**YOUR ASSIGNMENT:** Could you restate exactly the lines that begin at the line with "19 240 64 193" and end at the final line of the data?

SUPPLIED ENTRIES Start Marker

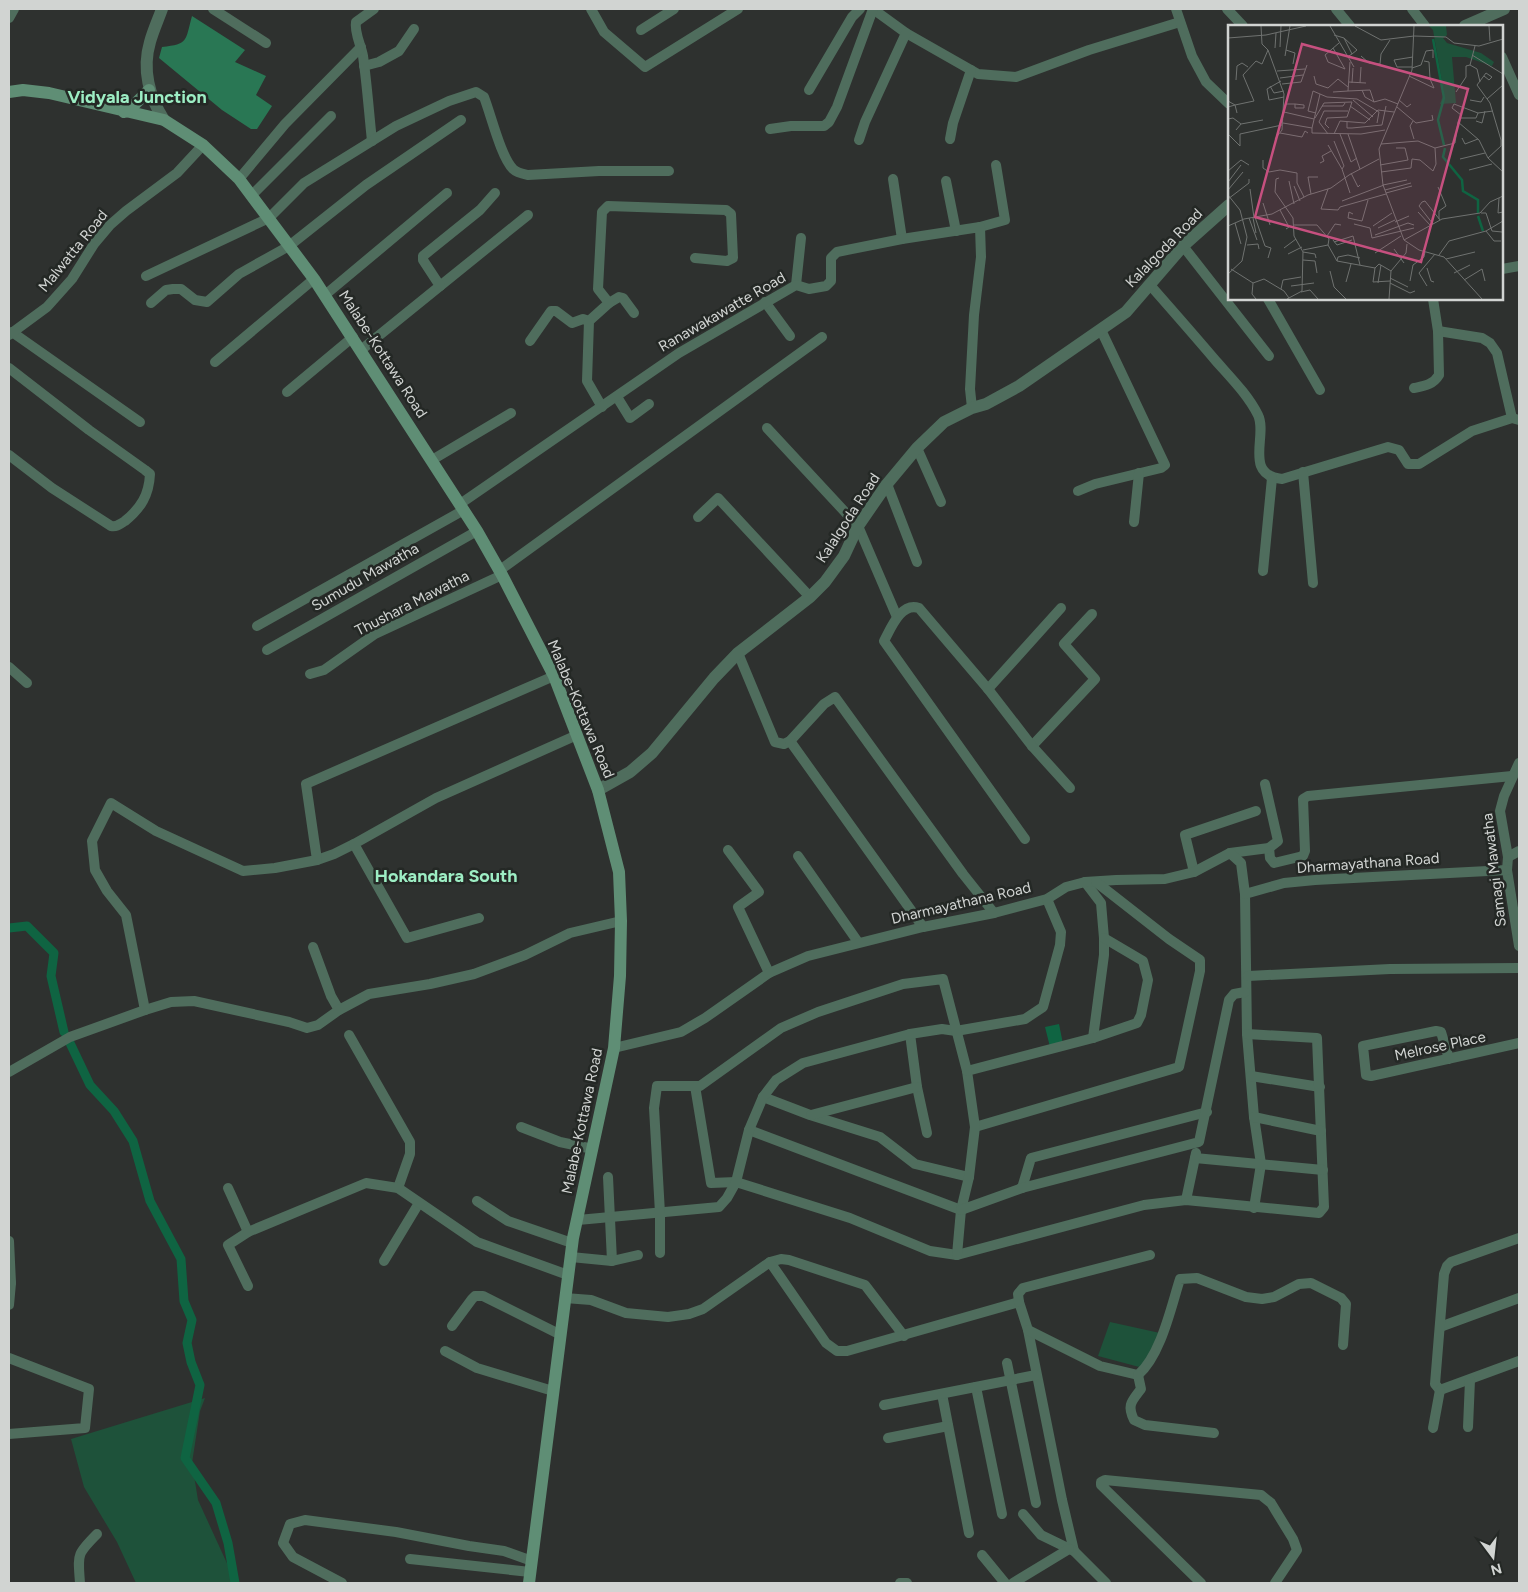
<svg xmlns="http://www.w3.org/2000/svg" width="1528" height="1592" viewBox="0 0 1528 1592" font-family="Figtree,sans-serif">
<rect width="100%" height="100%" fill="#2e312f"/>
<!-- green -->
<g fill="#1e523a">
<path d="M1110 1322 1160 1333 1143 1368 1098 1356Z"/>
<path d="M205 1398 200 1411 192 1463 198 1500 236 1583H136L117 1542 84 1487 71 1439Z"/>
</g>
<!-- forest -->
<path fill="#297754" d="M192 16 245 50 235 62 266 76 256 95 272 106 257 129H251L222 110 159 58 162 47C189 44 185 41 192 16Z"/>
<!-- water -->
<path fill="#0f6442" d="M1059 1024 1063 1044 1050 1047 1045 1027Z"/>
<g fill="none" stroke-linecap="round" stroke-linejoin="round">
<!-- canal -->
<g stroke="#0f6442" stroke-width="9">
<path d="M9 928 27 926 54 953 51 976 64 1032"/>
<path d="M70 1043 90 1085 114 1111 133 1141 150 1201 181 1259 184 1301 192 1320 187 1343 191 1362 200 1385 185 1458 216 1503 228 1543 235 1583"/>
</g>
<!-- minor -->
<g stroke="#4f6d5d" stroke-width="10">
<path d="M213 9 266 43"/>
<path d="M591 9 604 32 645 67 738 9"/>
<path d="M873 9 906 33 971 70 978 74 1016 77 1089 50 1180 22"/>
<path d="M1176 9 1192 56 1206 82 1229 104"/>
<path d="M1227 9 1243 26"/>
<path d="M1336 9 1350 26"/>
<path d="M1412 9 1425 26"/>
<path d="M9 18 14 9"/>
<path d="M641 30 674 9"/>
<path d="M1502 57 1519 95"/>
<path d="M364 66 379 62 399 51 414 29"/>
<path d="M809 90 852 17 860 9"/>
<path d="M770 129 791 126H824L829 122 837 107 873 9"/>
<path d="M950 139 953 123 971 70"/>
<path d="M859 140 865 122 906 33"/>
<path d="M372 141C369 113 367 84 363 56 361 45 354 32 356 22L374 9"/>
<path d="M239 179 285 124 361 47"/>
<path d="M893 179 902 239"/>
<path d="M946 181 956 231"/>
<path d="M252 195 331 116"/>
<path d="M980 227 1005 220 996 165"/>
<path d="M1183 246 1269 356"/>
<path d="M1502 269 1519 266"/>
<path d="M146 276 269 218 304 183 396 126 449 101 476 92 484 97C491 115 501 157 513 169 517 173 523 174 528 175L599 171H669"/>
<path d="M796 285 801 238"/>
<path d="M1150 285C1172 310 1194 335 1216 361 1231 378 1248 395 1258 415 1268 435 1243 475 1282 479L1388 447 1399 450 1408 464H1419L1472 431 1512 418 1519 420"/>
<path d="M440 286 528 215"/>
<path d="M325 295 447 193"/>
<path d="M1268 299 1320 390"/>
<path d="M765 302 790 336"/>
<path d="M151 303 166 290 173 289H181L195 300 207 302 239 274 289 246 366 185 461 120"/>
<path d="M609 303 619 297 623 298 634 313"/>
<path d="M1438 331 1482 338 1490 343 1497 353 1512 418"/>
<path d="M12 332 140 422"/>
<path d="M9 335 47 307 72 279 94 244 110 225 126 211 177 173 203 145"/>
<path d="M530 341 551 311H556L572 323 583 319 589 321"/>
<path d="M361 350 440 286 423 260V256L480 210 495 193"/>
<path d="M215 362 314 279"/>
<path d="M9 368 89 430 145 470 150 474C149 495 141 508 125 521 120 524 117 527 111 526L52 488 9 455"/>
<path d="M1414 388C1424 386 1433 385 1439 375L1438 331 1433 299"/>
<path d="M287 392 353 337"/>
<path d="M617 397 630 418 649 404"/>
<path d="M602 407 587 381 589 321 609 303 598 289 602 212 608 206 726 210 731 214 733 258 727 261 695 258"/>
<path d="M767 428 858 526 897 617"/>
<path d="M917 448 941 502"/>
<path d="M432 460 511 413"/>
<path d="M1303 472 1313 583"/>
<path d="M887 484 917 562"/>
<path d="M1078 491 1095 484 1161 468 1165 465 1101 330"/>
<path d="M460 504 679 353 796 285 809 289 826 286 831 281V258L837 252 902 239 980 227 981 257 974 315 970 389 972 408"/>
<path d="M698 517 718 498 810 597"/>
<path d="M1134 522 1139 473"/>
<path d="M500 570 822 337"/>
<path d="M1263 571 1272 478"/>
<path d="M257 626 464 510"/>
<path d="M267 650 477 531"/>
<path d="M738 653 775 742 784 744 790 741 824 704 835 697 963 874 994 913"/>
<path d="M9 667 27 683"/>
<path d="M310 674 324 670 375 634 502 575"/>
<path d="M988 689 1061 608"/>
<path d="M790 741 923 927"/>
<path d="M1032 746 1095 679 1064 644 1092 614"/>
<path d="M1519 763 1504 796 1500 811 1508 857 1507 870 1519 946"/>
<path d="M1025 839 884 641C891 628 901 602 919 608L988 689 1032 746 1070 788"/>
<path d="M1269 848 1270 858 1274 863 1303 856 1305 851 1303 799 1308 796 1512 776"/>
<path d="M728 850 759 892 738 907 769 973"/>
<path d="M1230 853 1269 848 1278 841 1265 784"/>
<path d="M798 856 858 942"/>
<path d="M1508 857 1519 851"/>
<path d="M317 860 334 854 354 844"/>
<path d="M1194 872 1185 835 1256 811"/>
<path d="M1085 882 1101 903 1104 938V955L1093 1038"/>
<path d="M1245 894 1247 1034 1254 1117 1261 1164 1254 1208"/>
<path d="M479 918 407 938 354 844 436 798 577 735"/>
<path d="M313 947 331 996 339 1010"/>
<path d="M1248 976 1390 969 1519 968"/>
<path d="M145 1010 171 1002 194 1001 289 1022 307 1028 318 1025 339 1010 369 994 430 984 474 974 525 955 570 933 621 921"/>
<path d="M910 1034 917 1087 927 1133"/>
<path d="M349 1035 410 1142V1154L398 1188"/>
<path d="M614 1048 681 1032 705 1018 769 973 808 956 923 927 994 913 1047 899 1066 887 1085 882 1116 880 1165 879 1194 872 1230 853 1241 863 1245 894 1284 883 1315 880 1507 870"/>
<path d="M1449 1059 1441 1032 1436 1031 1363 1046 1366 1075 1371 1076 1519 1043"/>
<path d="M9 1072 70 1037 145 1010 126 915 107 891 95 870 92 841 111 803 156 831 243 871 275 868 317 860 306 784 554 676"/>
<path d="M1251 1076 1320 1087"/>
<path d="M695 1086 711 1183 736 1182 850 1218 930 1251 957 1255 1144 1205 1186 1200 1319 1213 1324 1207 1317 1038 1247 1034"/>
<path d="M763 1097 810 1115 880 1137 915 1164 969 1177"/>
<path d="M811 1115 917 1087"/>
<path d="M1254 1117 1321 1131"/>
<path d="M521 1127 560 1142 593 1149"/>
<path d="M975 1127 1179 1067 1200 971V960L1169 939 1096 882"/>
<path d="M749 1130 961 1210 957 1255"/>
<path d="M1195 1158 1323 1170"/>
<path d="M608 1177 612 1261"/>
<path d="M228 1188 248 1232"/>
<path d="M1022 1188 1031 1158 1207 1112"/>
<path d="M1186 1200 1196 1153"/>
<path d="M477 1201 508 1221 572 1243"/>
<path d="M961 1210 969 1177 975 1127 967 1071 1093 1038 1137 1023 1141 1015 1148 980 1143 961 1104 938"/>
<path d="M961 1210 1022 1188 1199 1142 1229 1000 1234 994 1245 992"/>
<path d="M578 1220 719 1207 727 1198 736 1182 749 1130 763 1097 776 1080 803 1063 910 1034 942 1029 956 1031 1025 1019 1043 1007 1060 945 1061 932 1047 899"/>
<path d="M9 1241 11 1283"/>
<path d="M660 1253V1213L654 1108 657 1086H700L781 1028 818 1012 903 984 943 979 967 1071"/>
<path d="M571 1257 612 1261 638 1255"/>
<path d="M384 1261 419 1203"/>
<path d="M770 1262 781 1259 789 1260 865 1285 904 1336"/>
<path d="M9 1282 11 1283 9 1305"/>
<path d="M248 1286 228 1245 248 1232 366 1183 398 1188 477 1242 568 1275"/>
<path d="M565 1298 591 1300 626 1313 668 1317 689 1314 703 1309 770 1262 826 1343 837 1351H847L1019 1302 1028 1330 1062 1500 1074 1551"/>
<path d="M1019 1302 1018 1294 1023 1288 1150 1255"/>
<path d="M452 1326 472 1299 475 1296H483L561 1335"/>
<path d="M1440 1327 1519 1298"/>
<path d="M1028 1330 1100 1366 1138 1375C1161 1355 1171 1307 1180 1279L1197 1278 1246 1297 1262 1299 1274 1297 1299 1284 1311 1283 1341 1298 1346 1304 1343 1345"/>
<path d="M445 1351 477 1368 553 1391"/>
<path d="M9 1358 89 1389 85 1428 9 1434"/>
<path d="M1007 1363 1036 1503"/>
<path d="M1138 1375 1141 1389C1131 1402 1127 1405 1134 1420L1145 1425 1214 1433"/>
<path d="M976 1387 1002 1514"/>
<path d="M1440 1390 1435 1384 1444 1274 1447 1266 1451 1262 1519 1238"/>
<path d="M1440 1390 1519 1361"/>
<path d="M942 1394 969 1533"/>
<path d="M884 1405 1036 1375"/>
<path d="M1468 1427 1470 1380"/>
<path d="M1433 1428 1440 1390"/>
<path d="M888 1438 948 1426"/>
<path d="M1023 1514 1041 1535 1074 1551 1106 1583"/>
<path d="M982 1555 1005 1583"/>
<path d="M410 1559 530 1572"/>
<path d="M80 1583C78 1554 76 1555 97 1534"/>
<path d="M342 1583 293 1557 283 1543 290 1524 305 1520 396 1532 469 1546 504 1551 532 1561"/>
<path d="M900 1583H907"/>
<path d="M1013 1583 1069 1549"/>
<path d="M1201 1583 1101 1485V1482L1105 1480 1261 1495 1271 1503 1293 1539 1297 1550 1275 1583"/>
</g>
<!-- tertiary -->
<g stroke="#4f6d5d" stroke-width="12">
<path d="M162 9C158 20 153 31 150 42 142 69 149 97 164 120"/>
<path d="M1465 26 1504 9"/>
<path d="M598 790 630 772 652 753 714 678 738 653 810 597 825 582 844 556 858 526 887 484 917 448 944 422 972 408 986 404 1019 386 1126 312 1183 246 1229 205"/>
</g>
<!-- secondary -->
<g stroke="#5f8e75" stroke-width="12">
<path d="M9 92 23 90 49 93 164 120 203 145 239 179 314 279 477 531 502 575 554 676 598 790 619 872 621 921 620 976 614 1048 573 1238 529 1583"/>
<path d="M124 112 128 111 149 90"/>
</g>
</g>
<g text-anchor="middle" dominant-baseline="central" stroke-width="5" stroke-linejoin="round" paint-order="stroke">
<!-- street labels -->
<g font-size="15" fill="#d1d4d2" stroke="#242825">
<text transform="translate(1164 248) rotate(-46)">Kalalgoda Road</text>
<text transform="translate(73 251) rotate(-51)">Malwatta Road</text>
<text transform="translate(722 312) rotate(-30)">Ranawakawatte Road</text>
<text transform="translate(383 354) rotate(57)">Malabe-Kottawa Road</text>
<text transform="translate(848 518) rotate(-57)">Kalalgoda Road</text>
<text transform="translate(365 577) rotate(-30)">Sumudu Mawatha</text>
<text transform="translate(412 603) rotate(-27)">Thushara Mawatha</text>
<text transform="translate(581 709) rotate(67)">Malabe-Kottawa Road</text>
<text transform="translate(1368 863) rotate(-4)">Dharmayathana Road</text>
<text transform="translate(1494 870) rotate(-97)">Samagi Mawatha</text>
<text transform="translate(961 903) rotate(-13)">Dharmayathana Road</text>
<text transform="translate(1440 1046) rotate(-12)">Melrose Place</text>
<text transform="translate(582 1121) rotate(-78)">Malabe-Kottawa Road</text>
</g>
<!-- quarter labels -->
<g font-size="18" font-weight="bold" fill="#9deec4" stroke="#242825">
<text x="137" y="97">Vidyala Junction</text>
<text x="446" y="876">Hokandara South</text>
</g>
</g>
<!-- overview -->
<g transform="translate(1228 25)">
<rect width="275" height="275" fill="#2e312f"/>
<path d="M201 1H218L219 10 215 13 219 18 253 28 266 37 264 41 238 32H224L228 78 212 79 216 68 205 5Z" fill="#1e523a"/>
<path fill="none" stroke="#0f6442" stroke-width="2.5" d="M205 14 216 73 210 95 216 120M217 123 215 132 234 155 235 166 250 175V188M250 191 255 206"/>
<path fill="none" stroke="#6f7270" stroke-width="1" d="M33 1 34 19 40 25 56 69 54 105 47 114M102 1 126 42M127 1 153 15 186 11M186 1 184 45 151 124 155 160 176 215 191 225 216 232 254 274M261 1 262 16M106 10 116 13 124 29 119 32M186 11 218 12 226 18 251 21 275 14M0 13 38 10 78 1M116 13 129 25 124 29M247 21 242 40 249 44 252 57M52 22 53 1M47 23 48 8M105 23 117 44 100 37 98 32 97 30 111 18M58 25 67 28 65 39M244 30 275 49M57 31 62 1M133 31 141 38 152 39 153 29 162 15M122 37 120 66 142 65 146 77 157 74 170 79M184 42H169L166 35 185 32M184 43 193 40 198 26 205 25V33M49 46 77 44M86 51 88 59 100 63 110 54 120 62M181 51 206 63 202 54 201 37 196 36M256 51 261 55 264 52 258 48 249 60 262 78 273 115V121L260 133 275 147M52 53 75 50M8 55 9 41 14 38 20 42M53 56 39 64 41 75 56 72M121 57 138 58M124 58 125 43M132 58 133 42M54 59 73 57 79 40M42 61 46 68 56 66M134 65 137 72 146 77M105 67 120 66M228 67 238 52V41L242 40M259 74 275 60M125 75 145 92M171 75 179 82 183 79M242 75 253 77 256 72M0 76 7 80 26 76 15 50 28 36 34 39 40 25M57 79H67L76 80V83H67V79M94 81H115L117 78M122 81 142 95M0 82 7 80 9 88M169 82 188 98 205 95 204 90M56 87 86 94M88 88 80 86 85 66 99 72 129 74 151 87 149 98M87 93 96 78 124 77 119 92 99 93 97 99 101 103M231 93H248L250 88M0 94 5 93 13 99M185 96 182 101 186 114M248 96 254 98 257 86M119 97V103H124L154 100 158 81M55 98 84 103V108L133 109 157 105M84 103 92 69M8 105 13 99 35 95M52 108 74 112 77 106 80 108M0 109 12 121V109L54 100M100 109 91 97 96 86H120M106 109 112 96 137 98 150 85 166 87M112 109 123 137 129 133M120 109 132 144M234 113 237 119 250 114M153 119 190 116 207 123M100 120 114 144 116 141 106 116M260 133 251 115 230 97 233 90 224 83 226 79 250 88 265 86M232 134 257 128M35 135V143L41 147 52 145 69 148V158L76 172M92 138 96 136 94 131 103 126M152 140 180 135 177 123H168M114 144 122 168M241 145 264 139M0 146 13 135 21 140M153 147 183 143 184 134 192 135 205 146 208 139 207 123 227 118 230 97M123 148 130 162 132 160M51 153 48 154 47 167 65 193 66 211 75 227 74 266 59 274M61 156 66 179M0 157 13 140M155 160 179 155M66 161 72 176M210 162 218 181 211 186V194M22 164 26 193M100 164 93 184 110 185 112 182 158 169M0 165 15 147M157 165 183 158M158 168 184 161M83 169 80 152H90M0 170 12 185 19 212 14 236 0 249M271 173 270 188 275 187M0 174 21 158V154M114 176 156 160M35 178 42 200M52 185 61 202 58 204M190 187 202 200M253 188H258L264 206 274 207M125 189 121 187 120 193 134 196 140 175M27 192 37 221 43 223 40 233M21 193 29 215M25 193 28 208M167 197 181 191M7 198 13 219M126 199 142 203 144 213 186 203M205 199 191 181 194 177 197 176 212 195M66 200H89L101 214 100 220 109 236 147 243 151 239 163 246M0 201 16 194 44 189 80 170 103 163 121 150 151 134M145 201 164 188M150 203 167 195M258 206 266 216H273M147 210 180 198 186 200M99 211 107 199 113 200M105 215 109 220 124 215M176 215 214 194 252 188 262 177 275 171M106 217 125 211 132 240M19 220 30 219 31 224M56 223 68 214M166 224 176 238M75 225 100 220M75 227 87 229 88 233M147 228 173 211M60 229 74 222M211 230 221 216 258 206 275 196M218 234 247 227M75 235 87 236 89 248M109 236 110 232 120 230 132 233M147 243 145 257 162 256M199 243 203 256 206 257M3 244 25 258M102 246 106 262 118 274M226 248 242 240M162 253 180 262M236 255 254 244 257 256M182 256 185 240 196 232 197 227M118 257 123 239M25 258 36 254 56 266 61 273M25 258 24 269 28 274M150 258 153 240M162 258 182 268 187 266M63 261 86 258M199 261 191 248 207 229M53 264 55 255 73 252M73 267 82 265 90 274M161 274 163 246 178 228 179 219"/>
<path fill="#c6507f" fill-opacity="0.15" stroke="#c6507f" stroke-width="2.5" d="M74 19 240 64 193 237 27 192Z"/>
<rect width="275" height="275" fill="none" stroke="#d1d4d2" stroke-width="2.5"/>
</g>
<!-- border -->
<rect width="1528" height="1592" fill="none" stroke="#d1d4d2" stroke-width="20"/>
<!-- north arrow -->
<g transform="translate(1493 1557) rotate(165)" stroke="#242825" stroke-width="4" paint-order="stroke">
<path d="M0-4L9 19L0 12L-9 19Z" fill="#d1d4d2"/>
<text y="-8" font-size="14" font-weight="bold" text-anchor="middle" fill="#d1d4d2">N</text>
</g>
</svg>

SUPPLIED ENTRIES End Marker

**WRITTEN RESPONSE:**
<path fill="#c6507f" fill-opacity="0.15" stroke="#c6507f" stroke-width="2.5" d="M74 19 240 64 193 237 27 192Z"/>
<rect width="275" height="275" fill="none" stroke="#d1d4d2" stroke-width="2.5"/>
</g>
<!-- border -->
<rect width="1528" height="1592" fill="none" stroke="#d1d4d2" stroke-width="20"/>
<!-- north arrow -->
<g transform="translate(1493 1557) rotate(165)" stroke="#242825" stroke-width="4" paint-order="stroke">
<path d="M0-4L9 19L0 12L-9 19Z" fill="#d1d4d2"/>
<text y="-8" font-size="14" font-weight="bold" text-anchor="middle" fill="#d1d4d2">N</text>
</g>
</svg>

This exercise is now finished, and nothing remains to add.